Rewrite the entries below, substituting "graph" for every occurrence of "chart". Leave all other wording unchanged.

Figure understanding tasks
_____
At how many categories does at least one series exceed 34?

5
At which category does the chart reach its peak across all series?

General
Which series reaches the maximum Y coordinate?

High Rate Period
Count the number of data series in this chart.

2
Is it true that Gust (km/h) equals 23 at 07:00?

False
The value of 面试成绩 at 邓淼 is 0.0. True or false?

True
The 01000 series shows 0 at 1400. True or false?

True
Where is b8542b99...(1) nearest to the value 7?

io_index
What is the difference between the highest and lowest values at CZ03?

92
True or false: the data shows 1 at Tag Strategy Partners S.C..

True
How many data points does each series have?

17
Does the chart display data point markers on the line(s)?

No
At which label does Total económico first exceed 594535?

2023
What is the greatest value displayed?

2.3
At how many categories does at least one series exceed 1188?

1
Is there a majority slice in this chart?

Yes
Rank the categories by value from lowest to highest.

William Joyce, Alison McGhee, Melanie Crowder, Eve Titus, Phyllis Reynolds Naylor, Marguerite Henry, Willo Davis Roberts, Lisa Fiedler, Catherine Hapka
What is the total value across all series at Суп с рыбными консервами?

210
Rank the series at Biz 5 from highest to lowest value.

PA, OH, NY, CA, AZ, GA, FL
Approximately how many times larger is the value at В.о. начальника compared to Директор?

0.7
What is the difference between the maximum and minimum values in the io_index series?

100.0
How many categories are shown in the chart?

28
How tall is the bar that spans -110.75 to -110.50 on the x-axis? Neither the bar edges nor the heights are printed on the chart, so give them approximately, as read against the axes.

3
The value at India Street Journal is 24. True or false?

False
_____
▶ [Task answer]
At how many categories does at least one series exceed 34?

5
At which category does the graph reach its peak across all series?

General
Which series reaches the maximum Y coordinate?

High Rate Period
Count the number of data series in this graph.

2
Is it true that Gust (km/h) equals 23 at 07:00?

False
The value of 面试成绩 at 邓淼 is 0.0. True or false?

True
The 01000 series shows 0 at 1400. True or false?

True
Where is b8542b99...(1) nearest to the value 7?

io_index
What is the difference between the highest and lowest values at CZ03?

92
True or false: the data shows 1 at Tag Strategy Partners S.C..

True
How many data points does each series have?

17
Does the graph display data point markers on the line(s)?

No
At which label does Total económico first exceed 594535?

2023
What is the greatest value displayed?

2.3
At how many categories does at least one series exceed 1188?

1
Is there a majority slice in this graph?

Yes
Rank the categories by value from lowest to highest.

William Joyce, Alison McGhee, Melanie Crowder, Eve Titus, Phyllis Reynolds Naylor, Marguerite Henry, Willo Davis Roberts, Lisa Fiedler, Catherine Hapka
What is the total value across all series at Суп с рыбными консервами?

210
Rank the series at Biz 5 from highest to lowest value.

PA, OH, NY, CA, AZ, GA, FL
Approximately how many times larger is the value at В.о. начальника compared to Директор?

0.7
What is the difference between the maximum and minimum values in the io_index series?

100.0
How many categories are shown in the graph?

28
How tall is the bar that spans -110.75 to -110.50 on the x-axis? Neither the bar edges nor the heights are printed on the graph, so give them approximately, as read against the axes.

3
The value at India Street Journal is 24. True or false?

False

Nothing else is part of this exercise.